--- start ---
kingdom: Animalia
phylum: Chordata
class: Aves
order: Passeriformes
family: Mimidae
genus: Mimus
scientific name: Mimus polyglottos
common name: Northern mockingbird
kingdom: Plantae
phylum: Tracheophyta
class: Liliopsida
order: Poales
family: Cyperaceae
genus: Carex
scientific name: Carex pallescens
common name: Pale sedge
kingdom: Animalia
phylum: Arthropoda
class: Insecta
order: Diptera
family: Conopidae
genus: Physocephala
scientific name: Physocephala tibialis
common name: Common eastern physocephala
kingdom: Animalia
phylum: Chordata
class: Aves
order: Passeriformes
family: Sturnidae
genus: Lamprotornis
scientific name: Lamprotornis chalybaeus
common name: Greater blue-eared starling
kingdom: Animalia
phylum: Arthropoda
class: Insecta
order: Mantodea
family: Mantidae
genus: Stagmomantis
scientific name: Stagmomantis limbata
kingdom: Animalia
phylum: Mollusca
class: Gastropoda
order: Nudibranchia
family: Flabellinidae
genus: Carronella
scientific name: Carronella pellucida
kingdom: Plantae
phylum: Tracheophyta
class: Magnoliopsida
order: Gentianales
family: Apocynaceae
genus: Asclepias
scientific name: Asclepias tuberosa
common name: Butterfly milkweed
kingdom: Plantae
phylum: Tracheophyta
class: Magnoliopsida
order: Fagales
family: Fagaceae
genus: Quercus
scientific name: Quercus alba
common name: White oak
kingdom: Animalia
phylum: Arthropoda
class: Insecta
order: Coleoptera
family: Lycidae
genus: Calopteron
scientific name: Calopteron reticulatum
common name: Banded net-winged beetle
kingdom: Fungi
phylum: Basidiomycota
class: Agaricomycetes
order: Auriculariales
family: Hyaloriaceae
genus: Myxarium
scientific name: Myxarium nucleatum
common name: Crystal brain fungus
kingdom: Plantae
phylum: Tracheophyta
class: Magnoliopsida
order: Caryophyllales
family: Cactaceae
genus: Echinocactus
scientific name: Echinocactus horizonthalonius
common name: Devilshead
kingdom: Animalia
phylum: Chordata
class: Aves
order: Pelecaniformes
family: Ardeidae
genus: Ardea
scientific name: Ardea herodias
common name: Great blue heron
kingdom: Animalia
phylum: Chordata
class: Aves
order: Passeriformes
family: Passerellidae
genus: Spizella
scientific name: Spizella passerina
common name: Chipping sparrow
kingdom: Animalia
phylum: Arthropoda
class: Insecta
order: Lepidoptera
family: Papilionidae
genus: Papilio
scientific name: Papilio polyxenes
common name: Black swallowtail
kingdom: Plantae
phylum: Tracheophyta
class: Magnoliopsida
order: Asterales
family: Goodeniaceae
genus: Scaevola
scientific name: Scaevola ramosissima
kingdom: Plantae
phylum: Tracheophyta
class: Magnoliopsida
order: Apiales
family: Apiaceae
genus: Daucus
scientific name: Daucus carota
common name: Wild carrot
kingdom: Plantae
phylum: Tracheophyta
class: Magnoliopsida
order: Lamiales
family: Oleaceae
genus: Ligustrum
--- end ---
Reproduce all of the records above, swapping every "common name" for "vernacular name" and leaving everything else unchanged.

kingdom: Animalia
phylum: Chordata
class: Aves
order: Passeriformes
family: Mimidae
genus: Mimus
scientific name: Mimus polyglottos
vernacular name: Northern mockingbird
kingdom: Plantae
phylum: Tracheophyta
class: Liliopsida
order: Poales
family: Cyperaceae
genus: Carex
scientific name: Carex pallescens
vernacular name: Pale sedge
kingdom: Animalia
phylum: Arthropoda
class: Insecta
order: Diptera
family: Conopidae
genus: Physocephala
scientific name: Physocephala tibialis
vernacular name: Common eastern physocephala
kingdom: Animalia
phylum: Chordata
class: Aves
order: Passeriformes
family: Sturnidae
genus: Lamprotornis
scientific name: Lamprotornis chalybaeus
vernacular name: Greater blue-eared starling
kingdom: Animalia
phylum: Arthropoda
class: Insecta
order: Mantodea
family: Mantidae
genus: Stagmomantis
scientific name: Stagmomantis limbata
kingdom: Animalia
phylum: Mollusca
class: Gastropoda
order: Nudibranchia
family: Flabellinidae
genus: Carronella
scientific name: Carronella pellucida
kingdom: Plantae
phylum: Tracheophyta
class: Magnoliopsida
order: Gentianales
family: Apocynaceae
genus: Asclepias
scientific name: Asclepias tuberosa
vernacular name: Butterfly milkweed
kingdom: Plantae
phylum: Tracheophyta
class: Magnoliopsida
order: Fagales
family: Fagaceae
genus: Quercus
scientific name: Quercus alba
vernacular name: White oak
kingdom: Animalia
phylum: Arthropoda
class: Insecta
order: Coleoptera
family: Lycidae
genus: Calopteron
scientific name: Calopteron reticulatum
vernacular name: Banded net-winged beetle
kingdom: Fungi
phylum: Basidiomycota
class: Agaricomycetes
order: Auriculariales
family: Hyaloriaceae
genus: Myxarium
scientific name: Myxarium nucleatum
vernacular name: Crystal brain fungus
kingdom: Plantae
phylum: Tracheophyta
class: Magnoliopsida
order: Caryophyllales
family: Cactaceae
genus: Echinocactus
scientific name: Echinocactus horizonthalonius
vernacular name: Devilshead
kingdom: Animalia
phylum: Chordata
class: Aves
order: Pelecaniformes
family: Ardeidae
genus: Ardea
scientific name: Ardea herodias
vernacular name: Great blue heron
kingdom: Animalia
phylum: Chordata
class: Aves
order: Passeriformes
family: Passerellidae
genus: Spizella
scientific name: Spizella passerina
vernacular name: Chipping sparrow
kingdom: Animalia
phylum: Arthropoda
class: Insecta
order: Lepidoptera
family: Papilionidae
genus: Papilio
scientific name: Papilio polyxenes
vernacular name: Black swallowtail
kingdom: Plantae
phylum: Tracheophyta
class: Magnoliopsida
order: Asterales
family: Goodeniaceae
genus: Scaevola
scientific name: Scaevola ramosissima
kingdom: Plantae
phylum: Tracheophyta
class: Magnoliopsida
order: Apiales
family: Apiaceae
genus: Daucus
scientific name: Daucus carota
vernacular name: Wild carrot
kingdom: Plantae
phylum: Tracheophyta
class: Magnoliopsida
order: Lamiales
family: Oleaceae
genus: Ligustrum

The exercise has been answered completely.